05 Aug 2008 04:47 pm

While I compose a lovely post to mash all you Emmitt-haters and Barry Sanders fanboys, take a moment and pay homage to one of the originators. 

Comments (35)

Steven Donegal

Billy Dee!

Booyah! Gale Sayers and Kool G Rap all on opening day! I'm looking forward to this!

SpottieOttieDopaliscious

No doubt Gale was amazing. Never said anything against him, I'd take him over Emmitt too. Too bad his career was cut short, or he'd likely be with Jim Brown head and shoulders above the rest.

MoeLarryAndJesus

Sayers isn't the only one who takes a hit because of a shortened career. Give Terrell Davis some attention, or Priest Holmes.

"A comet, cited forever by those who study the firmament of football." Lord, how I love NFL films.

as someone old enough to remember gale sayers, i've always regarded him as one of the truly sad injury stories (right up there with bill walton; jr richard is a sad one too, but heart problems are different than injury).

i noted yesterday, for instance, that i would place emmitt fourth (just nosing out oj), only because sayers' career was too injury-shortened to be up at the very top.

and MoeLarryandJesus, i realize we're talking about something incredibly subjective here, but terrell davis and priest holmes were very fine running backs, but they weren't gale sayers....

MoeLarryAndJesus

howard writes: "i realize we're talking about something incredibly subjective here, but terrell davis and priest holmes were very fine running backs, but they weren't gale sayers...."

Never said they were. Though I saw them both play, and Sayers is just some old film clips to me.

I realize Sayers is the more spectacular player, but Davis compares to him stat-wise very well. And it's not like Sayers' teams did very well. Winning has to come into it somewhere.

Just ask Franco Harris!

This is the first major disagreement I've had with Ta-Nehisi, and I'm sorry if my argument has been spelled out elsewhere on the blog, which it almost certainly has.

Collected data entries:
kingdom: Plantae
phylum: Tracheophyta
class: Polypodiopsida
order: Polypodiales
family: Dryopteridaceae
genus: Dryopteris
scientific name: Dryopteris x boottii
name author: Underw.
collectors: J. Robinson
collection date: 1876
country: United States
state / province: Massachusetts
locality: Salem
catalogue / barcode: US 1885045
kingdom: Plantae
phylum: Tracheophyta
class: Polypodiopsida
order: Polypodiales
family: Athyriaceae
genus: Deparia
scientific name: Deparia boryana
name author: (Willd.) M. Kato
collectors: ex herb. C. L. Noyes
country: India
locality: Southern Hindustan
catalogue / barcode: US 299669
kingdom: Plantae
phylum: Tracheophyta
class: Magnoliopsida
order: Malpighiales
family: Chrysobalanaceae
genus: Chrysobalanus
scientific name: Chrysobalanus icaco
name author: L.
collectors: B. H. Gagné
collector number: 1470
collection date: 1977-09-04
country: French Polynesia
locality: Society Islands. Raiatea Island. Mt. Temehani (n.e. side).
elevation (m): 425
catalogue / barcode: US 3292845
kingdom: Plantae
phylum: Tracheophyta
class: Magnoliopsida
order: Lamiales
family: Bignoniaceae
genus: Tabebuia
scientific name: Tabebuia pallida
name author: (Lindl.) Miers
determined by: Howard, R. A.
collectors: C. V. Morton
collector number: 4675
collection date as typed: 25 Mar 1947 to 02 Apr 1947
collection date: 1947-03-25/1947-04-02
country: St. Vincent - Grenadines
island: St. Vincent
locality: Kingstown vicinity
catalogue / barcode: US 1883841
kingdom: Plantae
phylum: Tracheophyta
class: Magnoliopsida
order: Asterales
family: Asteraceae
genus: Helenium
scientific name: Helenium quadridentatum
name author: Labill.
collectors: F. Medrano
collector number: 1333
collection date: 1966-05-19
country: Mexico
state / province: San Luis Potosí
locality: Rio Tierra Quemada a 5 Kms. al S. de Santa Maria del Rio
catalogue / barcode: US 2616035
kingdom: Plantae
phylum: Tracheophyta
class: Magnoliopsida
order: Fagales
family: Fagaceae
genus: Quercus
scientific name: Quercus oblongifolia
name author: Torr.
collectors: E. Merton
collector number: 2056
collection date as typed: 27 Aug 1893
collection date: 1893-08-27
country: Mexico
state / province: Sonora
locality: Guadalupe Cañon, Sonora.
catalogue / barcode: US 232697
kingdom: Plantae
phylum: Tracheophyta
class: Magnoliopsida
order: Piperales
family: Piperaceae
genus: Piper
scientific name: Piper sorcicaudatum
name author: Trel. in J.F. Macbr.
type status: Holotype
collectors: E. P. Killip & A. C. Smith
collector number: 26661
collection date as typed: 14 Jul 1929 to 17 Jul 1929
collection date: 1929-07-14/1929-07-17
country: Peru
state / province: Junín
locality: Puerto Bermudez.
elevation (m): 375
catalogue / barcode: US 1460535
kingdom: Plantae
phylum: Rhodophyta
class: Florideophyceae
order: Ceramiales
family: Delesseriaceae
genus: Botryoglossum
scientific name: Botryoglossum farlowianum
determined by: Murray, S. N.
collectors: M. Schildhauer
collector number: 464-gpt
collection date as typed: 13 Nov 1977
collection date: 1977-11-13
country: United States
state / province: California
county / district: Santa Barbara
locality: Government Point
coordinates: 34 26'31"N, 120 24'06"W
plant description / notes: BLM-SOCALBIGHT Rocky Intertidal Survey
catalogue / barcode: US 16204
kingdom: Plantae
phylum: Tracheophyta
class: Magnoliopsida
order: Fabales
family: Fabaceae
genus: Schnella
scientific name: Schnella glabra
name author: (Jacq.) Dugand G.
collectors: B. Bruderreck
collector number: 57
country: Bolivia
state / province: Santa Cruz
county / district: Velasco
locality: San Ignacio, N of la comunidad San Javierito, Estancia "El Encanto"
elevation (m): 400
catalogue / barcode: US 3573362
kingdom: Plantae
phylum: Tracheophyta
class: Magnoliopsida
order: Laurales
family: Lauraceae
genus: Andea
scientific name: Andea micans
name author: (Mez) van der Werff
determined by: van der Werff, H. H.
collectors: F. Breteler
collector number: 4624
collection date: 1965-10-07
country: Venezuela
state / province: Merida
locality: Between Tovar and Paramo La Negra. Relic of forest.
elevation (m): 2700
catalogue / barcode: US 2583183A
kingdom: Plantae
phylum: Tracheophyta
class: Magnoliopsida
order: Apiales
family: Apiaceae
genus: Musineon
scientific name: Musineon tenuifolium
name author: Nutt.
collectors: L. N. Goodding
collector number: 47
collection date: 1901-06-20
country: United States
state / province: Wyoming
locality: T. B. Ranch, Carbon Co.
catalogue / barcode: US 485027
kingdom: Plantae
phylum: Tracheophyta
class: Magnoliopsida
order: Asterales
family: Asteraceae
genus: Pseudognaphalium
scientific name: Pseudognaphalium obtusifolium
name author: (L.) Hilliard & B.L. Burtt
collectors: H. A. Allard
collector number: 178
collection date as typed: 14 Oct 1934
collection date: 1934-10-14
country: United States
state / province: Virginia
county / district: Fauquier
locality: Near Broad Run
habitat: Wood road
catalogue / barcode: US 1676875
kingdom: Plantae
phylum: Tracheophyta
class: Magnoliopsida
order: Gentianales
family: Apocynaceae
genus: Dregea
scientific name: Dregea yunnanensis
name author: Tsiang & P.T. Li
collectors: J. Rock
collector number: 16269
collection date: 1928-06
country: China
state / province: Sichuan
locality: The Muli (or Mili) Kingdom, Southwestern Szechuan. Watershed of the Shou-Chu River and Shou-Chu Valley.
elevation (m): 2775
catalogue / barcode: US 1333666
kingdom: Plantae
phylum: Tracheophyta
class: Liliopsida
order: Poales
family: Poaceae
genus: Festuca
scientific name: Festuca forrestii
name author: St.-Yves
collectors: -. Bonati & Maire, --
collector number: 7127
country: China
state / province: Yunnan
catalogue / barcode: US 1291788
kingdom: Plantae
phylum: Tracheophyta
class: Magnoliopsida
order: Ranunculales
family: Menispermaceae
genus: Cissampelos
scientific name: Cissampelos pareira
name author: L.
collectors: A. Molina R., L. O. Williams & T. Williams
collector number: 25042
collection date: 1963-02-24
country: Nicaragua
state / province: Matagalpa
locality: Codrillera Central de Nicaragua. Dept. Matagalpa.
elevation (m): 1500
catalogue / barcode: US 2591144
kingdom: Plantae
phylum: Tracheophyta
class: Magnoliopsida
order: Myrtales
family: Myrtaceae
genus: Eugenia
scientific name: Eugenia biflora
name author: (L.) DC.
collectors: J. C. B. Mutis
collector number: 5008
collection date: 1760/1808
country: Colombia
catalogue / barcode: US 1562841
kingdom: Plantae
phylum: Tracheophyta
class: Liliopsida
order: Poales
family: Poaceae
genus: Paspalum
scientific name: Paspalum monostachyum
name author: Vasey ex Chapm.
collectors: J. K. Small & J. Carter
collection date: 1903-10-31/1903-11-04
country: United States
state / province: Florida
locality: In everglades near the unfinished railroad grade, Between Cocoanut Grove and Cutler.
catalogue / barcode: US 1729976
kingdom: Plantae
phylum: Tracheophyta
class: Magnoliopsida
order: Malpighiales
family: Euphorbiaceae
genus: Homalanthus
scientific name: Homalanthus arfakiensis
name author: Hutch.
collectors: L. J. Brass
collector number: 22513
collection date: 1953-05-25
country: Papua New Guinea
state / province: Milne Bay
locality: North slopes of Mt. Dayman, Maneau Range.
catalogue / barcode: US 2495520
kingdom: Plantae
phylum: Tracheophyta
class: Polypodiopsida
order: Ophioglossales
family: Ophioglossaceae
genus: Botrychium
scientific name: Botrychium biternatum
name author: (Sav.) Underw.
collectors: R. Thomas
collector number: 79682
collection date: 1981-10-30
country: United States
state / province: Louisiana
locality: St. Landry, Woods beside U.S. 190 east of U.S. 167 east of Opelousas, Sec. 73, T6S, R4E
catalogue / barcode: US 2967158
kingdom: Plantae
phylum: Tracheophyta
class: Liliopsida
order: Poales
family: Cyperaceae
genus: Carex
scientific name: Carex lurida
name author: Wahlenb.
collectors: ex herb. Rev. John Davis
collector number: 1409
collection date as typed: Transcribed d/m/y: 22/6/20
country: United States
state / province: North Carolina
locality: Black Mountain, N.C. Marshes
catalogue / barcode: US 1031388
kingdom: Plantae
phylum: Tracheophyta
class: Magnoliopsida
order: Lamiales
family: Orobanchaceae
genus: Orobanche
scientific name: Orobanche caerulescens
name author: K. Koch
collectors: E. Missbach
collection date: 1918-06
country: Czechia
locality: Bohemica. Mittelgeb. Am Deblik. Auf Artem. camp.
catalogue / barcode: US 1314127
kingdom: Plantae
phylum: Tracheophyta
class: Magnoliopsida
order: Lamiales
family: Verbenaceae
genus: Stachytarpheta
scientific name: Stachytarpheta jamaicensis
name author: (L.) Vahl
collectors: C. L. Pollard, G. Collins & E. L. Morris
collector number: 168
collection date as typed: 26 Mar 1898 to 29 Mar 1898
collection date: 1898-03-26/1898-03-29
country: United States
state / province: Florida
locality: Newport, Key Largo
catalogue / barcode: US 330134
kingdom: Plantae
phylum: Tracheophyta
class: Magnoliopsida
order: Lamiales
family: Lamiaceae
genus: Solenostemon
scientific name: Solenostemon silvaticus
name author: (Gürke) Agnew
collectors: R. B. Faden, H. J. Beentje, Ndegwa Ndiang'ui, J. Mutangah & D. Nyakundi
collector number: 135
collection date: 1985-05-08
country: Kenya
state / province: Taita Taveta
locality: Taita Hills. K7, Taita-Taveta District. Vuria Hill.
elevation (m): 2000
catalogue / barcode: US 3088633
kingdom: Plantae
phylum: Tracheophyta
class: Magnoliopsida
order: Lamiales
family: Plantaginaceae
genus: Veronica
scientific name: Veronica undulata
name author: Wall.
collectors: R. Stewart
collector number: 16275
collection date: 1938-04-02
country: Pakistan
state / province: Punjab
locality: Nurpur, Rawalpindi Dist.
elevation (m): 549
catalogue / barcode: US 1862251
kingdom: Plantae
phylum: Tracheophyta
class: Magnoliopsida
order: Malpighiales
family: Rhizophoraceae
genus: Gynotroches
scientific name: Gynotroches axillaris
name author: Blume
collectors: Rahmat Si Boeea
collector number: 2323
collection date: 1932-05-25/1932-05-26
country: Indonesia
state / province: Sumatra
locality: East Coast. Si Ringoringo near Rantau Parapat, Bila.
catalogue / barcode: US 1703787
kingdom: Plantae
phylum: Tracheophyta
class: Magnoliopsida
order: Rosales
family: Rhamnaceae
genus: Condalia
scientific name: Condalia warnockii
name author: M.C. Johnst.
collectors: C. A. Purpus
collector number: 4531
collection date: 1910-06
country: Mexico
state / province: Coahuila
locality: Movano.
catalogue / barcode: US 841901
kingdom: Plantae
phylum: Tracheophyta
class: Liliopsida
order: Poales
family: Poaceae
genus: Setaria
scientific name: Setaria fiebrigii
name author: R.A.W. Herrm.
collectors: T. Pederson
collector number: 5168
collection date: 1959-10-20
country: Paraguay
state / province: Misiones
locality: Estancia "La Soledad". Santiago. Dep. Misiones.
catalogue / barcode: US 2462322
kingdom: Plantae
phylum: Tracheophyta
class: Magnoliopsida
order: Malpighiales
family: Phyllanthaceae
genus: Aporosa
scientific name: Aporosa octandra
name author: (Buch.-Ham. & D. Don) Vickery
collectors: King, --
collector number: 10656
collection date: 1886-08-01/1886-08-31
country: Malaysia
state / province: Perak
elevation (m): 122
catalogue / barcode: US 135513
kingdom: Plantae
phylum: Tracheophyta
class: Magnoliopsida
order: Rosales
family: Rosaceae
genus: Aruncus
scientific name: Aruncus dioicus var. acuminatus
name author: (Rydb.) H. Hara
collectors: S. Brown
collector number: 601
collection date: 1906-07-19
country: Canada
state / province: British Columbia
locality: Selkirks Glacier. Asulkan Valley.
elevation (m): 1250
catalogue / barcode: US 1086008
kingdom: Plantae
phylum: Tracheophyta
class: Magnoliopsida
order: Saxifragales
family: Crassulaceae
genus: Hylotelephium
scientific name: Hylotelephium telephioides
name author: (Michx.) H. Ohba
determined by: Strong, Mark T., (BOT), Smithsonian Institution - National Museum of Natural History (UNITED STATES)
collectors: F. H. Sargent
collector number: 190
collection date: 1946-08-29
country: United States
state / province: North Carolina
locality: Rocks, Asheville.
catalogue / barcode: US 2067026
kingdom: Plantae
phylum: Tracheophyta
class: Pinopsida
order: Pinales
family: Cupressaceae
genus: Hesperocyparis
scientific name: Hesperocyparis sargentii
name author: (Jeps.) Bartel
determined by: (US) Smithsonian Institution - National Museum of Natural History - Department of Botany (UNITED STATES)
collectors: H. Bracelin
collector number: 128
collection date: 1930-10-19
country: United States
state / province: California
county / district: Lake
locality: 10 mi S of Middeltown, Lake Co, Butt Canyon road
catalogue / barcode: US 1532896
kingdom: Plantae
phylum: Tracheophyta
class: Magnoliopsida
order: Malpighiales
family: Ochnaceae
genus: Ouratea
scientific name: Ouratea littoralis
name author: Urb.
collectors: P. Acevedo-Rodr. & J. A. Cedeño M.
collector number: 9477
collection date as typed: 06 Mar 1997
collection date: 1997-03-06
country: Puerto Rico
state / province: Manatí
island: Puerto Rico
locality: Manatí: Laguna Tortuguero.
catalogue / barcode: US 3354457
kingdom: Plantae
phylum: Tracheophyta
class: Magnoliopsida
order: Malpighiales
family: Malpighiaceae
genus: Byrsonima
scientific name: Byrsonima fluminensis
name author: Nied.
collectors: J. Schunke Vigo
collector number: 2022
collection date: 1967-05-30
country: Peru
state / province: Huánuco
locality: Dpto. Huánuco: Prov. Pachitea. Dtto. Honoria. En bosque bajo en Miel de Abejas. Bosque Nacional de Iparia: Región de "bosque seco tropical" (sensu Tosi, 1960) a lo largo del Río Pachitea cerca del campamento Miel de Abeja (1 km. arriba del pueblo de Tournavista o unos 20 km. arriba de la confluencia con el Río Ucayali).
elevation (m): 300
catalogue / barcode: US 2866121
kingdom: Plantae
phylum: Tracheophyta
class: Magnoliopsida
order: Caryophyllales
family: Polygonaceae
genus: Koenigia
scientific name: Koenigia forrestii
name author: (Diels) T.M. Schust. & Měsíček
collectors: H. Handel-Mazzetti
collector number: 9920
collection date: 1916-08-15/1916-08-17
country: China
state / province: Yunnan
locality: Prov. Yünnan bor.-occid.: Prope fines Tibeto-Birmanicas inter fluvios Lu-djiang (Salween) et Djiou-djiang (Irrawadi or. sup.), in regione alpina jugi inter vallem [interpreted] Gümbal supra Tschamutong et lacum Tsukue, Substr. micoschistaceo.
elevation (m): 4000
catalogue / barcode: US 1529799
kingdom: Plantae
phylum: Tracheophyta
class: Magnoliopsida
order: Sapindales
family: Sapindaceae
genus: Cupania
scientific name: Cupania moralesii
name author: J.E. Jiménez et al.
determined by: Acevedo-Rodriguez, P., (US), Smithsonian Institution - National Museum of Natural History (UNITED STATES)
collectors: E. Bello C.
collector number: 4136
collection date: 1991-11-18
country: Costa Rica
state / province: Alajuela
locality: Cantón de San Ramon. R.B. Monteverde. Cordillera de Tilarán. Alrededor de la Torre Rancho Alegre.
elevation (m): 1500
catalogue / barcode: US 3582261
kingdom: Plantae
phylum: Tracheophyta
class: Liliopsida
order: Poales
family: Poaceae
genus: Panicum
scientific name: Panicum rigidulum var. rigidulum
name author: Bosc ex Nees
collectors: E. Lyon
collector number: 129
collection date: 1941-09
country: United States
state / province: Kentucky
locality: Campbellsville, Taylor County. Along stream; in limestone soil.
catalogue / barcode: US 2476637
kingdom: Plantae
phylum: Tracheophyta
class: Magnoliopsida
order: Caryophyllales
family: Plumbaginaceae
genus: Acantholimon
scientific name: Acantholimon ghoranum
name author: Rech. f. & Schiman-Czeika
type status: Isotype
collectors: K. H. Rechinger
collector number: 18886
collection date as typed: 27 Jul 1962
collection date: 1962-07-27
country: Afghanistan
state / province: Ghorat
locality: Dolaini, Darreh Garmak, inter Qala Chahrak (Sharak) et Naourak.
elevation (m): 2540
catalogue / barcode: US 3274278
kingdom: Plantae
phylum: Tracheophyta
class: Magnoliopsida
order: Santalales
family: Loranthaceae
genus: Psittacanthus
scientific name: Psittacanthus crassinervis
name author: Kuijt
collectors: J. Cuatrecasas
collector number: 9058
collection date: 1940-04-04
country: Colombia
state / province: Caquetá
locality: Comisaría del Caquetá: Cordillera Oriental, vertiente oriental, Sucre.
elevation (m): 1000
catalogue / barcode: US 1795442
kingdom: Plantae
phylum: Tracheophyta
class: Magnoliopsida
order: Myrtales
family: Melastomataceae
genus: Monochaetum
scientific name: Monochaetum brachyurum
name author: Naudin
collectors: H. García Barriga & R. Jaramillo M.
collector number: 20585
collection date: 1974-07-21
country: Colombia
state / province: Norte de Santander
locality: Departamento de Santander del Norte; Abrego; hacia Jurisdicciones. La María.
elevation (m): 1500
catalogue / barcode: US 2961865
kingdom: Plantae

- Complete the following
A - Duplicate the part of the comment thread about Gale Sayers from "05 Aug 2008" up to and including "forward to this!".
B - In the comment thread about Gale Sayers, which two running backs does MoeLarryAndJesus say deserve attention for shortened careers?
C - Continue the comment thread about Gale Sayers past its last comment.

- Expected results
A -
05 Aug 2008 04:47 pm

While I compose a lovely post to mash all you Emmitt-haters and Barry Sanders fanboys, take a moment and pay homage to one of the originators. 

Comments (35)

Steven Donegal

Billy Dee!

Booyah! Gale Sayers and Kool G Rap all on opening day! I'm looking forward to this!

B - Terrell Davis and Priest Holmes.

C -
The standard argument was Barry Sanders did what he did without an o-line, and he looked spectacular doing it. Emmitt Smith had the best (and dirtiest, much like the Denver Broncos from the late '90s to now) o-line in the game and had a hall of fame quarterback and wide receiver to keep the defense off balance. Sanders had Scott Mitchell and Rodney Peete for much of his career. Now, there was Herman Moore and Johnny Morton, who were spectacular for a few years, but they didn't last anywhere near as long as the Aikman-Irvin connection.

And Smith hung on for way too long to take the rushing record. With five more seasons, he has only 3,000 more yards than Sanders. Why reward him for staying on too long and punish Sanders for leaving when he was on top?

And why punish Sanders for an inept front office? Winning comes into it with quarterbacks both because (unfortunately) that's who the media focuses on and also that's who runs the offense.

For the record, I'd take an in-his-prime Marshall Faulk over any other running back besides Barry Sanders. He defined a role that first gained ground with Roger Craig, and who knows where LdT and Priest Holmes would have ended up without his coming first?

But yeah, in terms of stats and unbelievable, once in generations talent, no one tops Sanders.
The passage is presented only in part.